Forty seconds of Ariane-5
The European Space Agency (ESA) has also suffered embarrassment on the software front. The inaugural flight of its fifth-generation Ariane launcher bested NASA's Mariner 1 score for unmanned spacecraft disaster: It took only 40 seconds to blow up.
On June 4, 1996, after the kind of dramatic vertical blastoff you'd expect from a high-profile European vehicle, cameras on the ground barely had time to focus on the Ariane-5 as it turned around and began to fall apart, before it completely exploded.
The Ariane Flight 501 disaster began with a loss of guidance and attitude information 30 seconds after liftoff. Once it veered completely off course, it automatically self-destructed.
The problem was that Ariane-5's inertial reference system dealt with 64-bit floating-point data and converted it into 16-bit signed integer values. The result of the data conversion was too large for a 16-bit signed integer, which caused an arithmetic overflow in the hardware. In the ESA's case, a software handler that could have dealt with the problem had been disabled, and so there was no levee to dam the cascade of system failures that led to the destruction.
Bad-PR bugs
Some bugs are noisy: They cause explosions that destroy machines. Others are subtler in their destructiveness: They cause severe embarrassment that turns companies' good names to "Mud" and sometimes threatens the bottom line.
Pentium chips fail math
In 1994, an entire line of CPUs by market leader simply couldn't do their math. The Pentium floating-point flaw ensured that no matter what software you used, your results stood a chance of being inaccurate past the eighth decimal point. The problem lay in a faulty math coprocessor, also known as a floating-point unit. The result was a small possibility of tiny errors in hardcore calculations, but it was a costly PR debacle for Intel.
How did the first generation of Pentiums go wrong? Intel's laudable idea was to triple the execution speed of floating-point calculations by ditching the previous-generation 486 processor's clunky shift-and-subtract algorithm and substituting a lookup-table approach in the Pentium. So far, so smart. The lookup table consisted of 1,066 table entries, downloaded into the programmable logic array of the chip. But only 1,061 entries made it onto the first-generation Pentiums; five got lost on the way.
When the floating-point unit accessed any of the empty cells, it would get a zero response instead of the real answer. A zero response from one cell didn't actually return an answer of zero: A few obscure calculations returned slight errors typically around the tenth decimal digit, so the error passed by quality control and into production.

About this exercise:
Copy the bug-disaster article from "On June 4, 1996, after" to "it automatically self-destructed.", swapping "cameras" for "observers".

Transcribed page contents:
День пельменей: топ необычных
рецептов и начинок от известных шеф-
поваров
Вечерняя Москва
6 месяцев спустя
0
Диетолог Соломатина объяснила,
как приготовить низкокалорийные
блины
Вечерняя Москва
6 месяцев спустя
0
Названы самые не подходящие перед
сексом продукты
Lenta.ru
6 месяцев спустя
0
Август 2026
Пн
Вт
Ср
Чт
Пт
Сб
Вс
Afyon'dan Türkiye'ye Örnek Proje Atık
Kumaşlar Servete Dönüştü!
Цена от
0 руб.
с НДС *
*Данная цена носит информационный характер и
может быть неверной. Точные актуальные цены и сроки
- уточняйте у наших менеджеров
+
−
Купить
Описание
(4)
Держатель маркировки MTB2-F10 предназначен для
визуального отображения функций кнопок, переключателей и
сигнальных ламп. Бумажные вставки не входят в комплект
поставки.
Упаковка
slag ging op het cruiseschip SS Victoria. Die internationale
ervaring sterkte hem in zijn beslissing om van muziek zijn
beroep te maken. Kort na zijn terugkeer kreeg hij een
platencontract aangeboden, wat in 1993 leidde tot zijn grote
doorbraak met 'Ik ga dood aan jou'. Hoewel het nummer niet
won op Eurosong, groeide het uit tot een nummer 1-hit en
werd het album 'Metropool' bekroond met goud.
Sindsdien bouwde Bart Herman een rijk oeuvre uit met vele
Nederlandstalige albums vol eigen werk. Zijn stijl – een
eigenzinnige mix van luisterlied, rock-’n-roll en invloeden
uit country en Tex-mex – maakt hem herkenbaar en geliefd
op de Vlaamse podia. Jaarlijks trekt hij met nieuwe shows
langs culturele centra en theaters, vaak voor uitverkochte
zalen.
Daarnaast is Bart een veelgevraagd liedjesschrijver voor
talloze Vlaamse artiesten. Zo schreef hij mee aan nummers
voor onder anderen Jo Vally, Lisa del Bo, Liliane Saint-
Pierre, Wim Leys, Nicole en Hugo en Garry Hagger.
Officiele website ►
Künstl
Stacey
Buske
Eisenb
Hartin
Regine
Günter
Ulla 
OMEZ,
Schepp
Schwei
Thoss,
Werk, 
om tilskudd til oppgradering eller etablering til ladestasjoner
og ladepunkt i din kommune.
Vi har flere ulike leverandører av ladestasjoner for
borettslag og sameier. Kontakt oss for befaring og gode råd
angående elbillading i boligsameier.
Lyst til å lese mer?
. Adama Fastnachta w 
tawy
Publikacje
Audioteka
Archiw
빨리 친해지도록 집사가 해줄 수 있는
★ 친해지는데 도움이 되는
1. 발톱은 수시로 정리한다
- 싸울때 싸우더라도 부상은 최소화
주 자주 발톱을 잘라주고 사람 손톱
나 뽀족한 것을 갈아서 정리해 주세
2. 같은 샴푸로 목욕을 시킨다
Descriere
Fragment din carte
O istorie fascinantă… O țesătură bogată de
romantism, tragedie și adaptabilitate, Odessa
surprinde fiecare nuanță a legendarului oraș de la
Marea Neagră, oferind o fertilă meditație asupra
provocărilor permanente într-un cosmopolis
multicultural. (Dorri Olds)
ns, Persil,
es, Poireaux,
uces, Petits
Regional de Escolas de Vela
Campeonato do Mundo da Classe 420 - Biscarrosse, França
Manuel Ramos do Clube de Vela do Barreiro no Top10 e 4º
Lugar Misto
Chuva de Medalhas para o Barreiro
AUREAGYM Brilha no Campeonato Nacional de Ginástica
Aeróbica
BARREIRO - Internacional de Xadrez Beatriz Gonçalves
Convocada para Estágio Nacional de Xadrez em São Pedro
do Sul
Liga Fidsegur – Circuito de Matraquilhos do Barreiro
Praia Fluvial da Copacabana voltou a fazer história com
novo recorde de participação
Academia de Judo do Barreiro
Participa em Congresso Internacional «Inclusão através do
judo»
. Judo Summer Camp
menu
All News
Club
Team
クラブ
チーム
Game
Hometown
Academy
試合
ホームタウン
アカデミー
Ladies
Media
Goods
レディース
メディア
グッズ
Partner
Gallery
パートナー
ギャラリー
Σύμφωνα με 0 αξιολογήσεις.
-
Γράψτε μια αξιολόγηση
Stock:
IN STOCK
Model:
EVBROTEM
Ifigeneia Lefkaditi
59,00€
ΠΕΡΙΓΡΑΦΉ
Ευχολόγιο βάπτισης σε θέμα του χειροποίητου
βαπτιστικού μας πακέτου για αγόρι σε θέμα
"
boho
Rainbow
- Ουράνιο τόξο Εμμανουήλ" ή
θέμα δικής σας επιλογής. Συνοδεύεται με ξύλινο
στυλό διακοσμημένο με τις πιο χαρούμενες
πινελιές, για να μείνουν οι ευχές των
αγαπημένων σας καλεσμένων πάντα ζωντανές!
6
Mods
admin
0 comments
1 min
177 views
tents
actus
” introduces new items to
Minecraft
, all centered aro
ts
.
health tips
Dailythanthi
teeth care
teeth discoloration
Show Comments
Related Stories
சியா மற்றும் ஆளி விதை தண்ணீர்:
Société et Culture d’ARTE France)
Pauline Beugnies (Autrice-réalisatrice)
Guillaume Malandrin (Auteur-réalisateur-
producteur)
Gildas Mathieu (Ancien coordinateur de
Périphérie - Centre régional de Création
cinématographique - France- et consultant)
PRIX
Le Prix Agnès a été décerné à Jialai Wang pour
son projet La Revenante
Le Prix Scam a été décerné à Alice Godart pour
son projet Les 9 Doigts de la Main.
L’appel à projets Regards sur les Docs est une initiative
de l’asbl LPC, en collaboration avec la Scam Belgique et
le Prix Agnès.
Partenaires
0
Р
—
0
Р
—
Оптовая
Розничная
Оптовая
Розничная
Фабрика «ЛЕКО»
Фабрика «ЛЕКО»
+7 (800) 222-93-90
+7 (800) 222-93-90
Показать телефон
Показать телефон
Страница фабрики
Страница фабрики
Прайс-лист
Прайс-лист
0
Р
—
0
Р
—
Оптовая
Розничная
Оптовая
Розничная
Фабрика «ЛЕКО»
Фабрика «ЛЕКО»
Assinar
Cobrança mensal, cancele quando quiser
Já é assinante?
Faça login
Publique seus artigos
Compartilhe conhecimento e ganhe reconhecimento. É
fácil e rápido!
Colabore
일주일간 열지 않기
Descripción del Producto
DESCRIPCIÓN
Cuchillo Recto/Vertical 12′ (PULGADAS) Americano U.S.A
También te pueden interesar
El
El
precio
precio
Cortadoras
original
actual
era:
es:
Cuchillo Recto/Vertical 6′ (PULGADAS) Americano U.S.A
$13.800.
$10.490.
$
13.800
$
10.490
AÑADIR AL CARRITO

Reply to the task:
On June 4, 1996, after the kind of dramatic vertical blastoff you'd expect from a high-profile European vehicle, observers on the ground barely had time to focus on the Ariane-5 as it turned around and began to fall apart, before it completely exploded.
The Ariane Flight 501 disaster began with a loss of guidance and attitude information 30 seconds after liftoff. Once it veered completely off course, it automatically self-destructed.